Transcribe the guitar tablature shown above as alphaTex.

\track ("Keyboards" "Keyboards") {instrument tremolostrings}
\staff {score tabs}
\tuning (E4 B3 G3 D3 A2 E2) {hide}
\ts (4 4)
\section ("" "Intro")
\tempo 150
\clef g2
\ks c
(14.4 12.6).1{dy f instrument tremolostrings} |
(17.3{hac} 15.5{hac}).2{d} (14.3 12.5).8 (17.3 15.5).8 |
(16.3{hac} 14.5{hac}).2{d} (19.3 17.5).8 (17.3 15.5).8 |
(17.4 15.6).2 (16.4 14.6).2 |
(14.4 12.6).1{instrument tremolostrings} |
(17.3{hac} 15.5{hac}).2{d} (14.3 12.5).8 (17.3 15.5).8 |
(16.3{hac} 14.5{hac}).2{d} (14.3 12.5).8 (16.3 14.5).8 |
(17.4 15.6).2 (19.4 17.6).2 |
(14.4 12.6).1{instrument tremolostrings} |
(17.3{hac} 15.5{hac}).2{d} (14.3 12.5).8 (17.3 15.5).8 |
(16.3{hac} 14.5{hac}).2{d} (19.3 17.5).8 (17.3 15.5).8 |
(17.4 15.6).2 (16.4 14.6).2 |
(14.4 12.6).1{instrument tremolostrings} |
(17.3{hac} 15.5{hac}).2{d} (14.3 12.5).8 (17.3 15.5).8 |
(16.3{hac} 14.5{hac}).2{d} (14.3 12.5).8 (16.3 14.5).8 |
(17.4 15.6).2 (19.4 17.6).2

Exercise task:
Render each line of the listing above as a numbered list, omitting any blank lines.

Answer to the task:
1. Transcribe the guitar tablature shown above as alphaTex.
2. \track ("Keyboards" "Keyboards") {instrument tremolostrings}
3. \staff {score tabs}
4. \tuning (E4 B3 G3 D3 A2 E2) {hide}
5. \ts (4 4)
6. \section ("" "Intro")
7. \tempo 150
8. \clef g2
9. \ks c
10. (14.4 12.6).1{dy f instrument tremolostrings} |
11. (17.3{hac} 15.5{hac}).2{d} (14.3 12.5).8 (17.3 15.5).8 |
12. (16.3{hac} 14.5{hac}).2{d} (19.3 17.5).8 (17.3 15.5).8 |
13. (17.4 15.6).2 (16.4 14.6).2 |
14. (14.4 12.6).1{instrument tremolostrings} |
15. (17.3{hac} 15.5{hac}).2{d} (14.3 12.5).8 (17.3 15.5).8 |
16. (16.3{hac} 14.5{hac}).2{d} (14.3 12.5).8 (16.3 14.5).8 |
17. (17.4 15.6).2 (19.4 17.6).2 |
18. (14.4 12.6).1{instrument tremolostrings} |
19. (17.3{hac} 15.5{hac}).2{d} (14.3 12.5).8 (17.3 15.5).8 |
20. (16.3{hac} 14.5{hac}).2{d} (19.3 17.5).8 (17.3 15.5).8 |
21. (17.4 15.6).2 (16.4 14.6).2 |
22. (14.4 12.6).1{instrument tremolostrings} |
23. (17.3{hac} 15.5{hac}).2{d} (14.3 12.5).8 (17.3 15.5).8 |
24. (16.3{hac} 14.5{hac}).2{d} (14.3 12.5).8 (16.3 14.5).8 |
25. (17.4 15.6).2 (19.4 17.6).2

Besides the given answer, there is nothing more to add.